This week Apple faces two significant tablet challengers. The first is Microsoft, which is releasing its long-awaited Surface tablet on Friday. The second is… itself.
Yesterday, amidst the anticipation for the Surface and strong sales for the Kindle Fire, Apple announced a slew of new devices, the $329 iPad Mini the most intriguing among them.
The mobile era has been defined by Apple: iPod, iPhone, iPad, you know the drill. Apple ascended largely unchallenged, facing only a few stunned and weak rivals. By the time it got to tablets in 2010, Apple benefited from an unspeakably large pent-up demand for a device nobody had been clamoring for. Since then it’s sold more than 100 million iPads.
The market has matured in only two years. As Apple got wealthier, the competition got wiser. Unable to counter Apple in the larger tablet space, it started to produce smaller tablets that didn’t compromise on functionality (though, admittedly, they did on apps), some undercutting Apple’s price by 60 percent.
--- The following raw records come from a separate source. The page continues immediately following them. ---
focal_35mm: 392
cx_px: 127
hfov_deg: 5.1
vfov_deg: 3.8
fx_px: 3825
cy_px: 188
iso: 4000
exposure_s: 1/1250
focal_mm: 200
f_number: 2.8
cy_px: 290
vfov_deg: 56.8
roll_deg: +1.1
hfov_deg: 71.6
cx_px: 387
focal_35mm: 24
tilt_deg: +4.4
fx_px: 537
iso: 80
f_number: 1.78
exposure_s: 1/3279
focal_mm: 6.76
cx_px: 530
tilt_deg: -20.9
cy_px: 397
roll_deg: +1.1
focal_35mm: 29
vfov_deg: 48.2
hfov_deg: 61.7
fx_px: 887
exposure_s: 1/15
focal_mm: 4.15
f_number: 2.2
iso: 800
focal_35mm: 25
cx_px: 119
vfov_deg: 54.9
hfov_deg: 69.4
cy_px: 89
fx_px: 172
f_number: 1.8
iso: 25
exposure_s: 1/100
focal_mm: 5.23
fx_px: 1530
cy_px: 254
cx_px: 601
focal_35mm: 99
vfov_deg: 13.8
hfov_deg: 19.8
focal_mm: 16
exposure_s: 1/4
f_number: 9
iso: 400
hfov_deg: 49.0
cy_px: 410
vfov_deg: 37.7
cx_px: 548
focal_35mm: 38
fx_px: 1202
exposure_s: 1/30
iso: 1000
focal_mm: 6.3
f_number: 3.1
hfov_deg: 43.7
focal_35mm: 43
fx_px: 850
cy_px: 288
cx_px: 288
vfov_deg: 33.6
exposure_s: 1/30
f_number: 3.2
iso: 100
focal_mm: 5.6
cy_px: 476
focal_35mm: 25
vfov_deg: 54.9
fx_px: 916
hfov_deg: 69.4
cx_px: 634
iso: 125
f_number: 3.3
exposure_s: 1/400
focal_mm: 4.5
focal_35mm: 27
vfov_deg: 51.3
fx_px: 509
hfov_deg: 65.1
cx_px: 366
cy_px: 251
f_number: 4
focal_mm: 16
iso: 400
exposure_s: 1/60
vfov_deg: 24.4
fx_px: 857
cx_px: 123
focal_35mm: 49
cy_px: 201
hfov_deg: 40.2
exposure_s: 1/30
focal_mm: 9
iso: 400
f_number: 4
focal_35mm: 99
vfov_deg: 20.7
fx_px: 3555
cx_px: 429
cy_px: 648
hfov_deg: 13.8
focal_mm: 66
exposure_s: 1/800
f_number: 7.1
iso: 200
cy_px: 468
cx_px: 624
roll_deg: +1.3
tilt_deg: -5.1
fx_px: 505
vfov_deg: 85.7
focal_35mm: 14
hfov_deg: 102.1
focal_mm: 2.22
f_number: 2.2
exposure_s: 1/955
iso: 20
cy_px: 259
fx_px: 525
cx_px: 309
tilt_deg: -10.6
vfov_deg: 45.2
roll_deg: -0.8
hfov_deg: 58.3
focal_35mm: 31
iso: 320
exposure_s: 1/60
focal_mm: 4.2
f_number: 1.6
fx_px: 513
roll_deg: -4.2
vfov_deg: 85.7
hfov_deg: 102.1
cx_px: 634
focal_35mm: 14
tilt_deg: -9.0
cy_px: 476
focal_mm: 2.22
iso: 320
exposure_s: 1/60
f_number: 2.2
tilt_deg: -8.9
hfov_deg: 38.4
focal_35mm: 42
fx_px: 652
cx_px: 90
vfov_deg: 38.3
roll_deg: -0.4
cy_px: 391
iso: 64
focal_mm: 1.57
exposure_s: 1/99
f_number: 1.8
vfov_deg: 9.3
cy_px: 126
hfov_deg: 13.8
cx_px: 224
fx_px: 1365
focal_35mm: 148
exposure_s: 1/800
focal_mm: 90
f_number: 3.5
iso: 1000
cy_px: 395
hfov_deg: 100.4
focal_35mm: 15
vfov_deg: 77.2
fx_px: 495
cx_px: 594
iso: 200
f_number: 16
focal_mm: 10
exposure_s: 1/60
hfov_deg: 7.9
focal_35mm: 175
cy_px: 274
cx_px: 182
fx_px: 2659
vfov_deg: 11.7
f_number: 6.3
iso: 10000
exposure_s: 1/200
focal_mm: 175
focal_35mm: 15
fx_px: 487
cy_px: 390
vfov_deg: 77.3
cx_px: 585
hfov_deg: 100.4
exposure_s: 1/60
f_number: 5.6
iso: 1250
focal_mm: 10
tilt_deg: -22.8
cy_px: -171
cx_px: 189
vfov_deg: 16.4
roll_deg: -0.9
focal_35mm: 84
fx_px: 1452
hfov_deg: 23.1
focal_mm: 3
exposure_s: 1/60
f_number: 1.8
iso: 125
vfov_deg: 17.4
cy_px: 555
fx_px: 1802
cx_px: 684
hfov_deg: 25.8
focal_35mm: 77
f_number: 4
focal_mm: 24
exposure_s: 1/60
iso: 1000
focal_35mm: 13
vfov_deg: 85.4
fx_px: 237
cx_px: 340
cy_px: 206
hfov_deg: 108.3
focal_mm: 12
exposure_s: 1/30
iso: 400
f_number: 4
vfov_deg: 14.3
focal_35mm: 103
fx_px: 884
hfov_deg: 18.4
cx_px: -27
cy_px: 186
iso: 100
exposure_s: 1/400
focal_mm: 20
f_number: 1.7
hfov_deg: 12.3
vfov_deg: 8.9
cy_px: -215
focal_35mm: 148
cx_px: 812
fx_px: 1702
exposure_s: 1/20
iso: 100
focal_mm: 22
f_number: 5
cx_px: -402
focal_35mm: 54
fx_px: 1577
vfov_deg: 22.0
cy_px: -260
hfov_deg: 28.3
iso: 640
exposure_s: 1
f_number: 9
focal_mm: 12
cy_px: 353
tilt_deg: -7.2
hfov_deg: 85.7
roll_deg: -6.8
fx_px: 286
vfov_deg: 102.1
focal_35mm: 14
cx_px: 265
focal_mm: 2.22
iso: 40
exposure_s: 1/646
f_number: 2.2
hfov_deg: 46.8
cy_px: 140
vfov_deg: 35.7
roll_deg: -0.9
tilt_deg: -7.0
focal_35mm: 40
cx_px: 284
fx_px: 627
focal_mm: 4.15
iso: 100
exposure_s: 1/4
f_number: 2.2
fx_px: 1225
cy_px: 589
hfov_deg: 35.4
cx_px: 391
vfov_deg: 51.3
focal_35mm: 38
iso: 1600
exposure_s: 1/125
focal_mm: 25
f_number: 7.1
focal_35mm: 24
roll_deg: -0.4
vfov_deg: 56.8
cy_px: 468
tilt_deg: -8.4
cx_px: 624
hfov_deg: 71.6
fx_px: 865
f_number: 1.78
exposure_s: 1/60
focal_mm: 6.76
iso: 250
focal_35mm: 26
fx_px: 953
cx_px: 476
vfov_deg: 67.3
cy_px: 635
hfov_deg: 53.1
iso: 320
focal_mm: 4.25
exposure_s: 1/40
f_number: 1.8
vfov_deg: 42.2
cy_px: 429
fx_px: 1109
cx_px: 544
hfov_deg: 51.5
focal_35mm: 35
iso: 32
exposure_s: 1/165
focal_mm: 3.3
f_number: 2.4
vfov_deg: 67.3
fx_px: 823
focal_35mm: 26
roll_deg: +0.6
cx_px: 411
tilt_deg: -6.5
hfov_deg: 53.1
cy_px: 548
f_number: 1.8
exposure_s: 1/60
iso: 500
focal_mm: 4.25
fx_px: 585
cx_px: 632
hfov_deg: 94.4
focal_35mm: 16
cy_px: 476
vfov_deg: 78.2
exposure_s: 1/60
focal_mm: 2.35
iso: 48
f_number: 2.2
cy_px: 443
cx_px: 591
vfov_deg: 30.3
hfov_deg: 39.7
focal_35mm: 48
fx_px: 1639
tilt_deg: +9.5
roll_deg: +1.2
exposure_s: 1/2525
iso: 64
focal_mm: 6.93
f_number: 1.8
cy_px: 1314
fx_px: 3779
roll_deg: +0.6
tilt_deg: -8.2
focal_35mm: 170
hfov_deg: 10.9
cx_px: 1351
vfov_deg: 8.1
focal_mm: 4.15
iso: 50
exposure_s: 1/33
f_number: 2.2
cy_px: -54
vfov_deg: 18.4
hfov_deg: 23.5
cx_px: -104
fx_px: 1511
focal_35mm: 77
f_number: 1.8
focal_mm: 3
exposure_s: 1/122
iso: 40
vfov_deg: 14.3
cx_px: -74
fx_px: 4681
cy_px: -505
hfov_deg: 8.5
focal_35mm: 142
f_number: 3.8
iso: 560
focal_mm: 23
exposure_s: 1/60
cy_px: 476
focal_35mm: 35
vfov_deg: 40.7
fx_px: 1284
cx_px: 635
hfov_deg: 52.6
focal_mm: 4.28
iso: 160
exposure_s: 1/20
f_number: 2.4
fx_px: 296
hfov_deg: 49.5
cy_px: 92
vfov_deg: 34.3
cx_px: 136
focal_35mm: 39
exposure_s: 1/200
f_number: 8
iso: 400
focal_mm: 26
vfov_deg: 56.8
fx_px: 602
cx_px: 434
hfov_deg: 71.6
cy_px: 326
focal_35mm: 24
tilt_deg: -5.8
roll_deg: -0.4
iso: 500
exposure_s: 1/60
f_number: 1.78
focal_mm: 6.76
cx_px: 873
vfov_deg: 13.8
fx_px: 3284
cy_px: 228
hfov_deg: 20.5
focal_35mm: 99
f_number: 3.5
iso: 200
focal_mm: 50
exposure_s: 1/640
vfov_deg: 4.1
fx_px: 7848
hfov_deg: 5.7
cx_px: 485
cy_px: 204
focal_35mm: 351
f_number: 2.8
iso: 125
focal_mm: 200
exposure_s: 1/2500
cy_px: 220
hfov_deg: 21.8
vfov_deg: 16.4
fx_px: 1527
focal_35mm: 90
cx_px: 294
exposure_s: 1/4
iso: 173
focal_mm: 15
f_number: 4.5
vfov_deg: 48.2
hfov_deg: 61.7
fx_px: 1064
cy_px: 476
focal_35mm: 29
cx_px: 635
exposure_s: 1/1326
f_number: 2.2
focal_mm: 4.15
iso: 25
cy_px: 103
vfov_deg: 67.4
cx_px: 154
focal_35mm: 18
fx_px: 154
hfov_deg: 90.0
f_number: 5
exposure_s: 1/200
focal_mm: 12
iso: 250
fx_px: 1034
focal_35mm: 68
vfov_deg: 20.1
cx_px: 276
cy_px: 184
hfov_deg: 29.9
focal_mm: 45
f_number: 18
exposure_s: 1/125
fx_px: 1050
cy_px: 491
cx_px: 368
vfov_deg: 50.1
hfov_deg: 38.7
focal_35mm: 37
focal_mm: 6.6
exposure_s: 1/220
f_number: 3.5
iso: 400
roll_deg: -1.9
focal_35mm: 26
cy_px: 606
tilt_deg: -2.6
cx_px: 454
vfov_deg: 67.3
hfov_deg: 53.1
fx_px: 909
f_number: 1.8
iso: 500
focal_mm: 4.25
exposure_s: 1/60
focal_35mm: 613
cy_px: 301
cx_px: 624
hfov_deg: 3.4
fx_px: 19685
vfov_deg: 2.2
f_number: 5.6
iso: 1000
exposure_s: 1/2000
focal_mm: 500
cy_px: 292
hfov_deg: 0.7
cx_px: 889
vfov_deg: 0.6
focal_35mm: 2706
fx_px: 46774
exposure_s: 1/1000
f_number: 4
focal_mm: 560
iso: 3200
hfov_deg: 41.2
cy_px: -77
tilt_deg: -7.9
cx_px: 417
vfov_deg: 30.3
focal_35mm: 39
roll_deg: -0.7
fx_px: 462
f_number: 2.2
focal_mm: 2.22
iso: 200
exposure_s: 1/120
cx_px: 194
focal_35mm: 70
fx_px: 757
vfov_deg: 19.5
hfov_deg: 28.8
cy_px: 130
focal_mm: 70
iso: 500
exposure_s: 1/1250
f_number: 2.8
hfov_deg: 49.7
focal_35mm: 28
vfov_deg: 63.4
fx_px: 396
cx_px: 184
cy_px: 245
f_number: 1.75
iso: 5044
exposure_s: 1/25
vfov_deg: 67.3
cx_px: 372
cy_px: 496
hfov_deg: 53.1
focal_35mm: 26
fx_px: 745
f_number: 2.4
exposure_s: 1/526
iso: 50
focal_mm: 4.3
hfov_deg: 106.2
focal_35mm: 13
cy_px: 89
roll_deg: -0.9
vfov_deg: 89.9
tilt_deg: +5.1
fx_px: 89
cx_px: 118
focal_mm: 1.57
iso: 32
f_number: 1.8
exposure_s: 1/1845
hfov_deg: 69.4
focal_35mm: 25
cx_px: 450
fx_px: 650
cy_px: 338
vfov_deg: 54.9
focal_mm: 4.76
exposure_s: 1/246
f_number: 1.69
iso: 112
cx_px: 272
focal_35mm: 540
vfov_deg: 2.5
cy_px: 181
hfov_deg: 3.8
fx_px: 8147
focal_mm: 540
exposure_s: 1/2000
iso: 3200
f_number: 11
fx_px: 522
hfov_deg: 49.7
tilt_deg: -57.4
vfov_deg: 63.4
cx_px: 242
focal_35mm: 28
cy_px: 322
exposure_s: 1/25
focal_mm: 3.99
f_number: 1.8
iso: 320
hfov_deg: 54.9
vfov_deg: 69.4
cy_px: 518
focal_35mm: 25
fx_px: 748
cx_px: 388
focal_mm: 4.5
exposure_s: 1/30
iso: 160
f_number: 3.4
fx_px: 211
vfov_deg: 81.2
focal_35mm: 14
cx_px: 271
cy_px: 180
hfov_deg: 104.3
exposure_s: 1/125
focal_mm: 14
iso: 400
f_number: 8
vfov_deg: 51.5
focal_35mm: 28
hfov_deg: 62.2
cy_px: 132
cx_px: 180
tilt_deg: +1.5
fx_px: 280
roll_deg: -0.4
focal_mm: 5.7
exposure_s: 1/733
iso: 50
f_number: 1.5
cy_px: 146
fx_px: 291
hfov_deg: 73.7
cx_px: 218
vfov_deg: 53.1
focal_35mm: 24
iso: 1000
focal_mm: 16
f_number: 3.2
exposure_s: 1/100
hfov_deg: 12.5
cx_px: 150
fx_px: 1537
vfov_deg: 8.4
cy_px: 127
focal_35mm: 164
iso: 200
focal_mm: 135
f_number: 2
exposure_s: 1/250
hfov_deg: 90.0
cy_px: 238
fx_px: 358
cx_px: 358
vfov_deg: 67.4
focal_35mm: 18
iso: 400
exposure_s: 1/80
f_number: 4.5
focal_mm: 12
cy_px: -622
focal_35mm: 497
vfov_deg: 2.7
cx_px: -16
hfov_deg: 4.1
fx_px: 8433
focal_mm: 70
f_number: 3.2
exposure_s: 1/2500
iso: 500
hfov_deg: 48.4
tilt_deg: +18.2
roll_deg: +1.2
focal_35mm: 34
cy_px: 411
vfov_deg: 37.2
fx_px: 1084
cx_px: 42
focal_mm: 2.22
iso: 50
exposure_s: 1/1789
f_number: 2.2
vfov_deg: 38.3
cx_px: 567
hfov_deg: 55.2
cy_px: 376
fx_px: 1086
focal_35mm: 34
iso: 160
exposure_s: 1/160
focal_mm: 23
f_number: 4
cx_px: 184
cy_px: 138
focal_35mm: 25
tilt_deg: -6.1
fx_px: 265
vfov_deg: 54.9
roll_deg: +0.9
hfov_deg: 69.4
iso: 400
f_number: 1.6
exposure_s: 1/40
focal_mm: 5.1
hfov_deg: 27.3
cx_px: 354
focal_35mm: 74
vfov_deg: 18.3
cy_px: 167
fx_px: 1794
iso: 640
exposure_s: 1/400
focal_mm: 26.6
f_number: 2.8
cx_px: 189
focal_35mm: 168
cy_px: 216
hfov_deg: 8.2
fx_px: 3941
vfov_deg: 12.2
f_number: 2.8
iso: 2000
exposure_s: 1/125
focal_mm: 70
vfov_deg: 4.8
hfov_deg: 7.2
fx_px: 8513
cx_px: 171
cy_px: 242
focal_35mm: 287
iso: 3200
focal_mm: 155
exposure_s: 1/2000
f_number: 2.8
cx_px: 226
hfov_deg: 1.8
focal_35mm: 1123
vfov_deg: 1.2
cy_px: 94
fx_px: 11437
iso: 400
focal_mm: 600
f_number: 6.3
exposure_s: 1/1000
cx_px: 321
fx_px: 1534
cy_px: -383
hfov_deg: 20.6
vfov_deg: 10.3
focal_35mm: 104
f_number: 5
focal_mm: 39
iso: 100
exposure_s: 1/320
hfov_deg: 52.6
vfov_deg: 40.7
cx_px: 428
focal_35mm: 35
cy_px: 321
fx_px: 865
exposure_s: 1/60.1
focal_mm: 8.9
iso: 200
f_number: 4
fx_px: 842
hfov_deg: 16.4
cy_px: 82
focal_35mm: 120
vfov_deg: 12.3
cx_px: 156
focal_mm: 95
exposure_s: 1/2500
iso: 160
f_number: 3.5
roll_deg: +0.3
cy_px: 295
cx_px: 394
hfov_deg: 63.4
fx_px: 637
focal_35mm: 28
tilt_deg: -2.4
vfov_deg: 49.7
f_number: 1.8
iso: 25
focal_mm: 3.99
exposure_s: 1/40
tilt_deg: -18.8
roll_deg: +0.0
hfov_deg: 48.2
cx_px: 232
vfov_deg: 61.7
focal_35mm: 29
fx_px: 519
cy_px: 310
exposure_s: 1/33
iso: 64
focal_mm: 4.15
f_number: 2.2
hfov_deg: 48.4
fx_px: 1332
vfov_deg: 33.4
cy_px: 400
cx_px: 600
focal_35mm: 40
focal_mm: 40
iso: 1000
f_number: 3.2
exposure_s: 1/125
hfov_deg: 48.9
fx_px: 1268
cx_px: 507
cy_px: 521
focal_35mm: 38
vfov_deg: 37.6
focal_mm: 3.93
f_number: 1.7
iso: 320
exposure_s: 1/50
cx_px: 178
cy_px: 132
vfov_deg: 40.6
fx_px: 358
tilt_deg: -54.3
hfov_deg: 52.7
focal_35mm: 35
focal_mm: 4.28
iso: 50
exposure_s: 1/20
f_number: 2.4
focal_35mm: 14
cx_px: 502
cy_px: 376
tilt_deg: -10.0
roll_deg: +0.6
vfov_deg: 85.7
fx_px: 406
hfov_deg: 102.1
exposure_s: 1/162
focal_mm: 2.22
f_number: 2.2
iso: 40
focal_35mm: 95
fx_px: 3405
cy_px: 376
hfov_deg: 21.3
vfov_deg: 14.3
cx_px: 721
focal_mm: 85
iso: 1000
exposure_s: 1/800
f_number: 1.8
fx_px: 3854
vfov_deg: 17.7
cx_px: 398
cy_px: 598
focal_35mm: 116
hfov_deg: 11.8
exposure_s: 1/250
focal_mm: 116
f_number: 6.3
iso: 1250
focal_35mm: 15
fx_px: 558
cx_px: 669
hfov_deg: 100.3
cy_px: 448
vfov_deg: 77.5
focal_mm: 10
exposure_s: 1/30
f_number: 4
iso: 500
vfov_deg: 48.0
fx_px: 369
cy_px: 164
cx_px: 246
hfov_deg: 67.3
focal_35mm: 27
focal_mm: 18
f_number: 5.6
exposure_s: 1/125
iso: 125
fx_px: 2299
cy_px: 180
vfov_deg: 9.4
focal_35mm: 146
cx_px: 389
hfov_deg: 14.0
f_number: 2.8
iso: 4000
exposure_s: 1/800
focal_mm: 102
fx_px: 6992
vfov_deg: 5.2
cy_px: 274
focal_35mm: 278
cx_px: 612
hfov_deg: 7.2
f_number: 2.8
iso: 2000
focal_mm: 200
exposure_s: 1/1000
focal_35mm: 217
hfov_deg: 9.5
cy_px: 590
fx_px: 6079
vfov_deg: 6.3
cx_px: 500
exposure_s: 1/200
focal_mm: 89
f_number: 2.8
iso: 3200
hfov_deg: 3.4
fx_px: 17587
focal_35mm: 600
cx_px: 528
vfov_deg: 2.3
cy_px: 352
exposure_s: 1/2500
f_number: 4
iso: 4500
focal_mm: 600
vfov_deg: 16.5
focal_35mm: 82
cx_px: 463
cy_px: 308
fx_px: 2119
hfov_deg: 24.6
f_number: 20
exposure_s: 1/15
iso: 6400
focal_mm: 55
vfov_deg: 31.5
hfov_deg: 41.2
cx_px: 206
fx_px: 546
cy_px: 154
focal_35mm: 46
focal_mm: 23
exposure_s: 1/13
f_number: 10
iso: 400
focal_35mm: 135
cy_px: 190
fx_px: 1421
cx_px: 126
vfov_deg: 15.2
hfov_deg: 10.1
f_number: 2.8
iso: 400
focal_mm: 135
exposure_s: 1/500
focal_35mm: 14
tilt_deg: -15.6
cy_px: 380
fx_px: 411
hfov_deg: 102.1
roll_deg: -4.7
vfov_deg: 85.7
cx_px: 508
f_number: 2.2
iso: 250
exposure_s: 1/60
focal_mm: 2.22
With that success proven — Amazon claims 22 percent for the Fire HD alone — Apple’s competitors started to move in on Apple’s territory — larger tablets. Amazon released the first Fire version 13 months ago, and now comes Microsoft’s Surface. Pre-orders are said to be brisk, but it will take a while to gauge traction. The device is light and portable and solves the one niggling criticism many still have about the iPad: Surface includes a physical keyboard that is cleverly incorporated into the cover. So while the device is a tablet it also doubles as a very small notebook. Not a bad trick.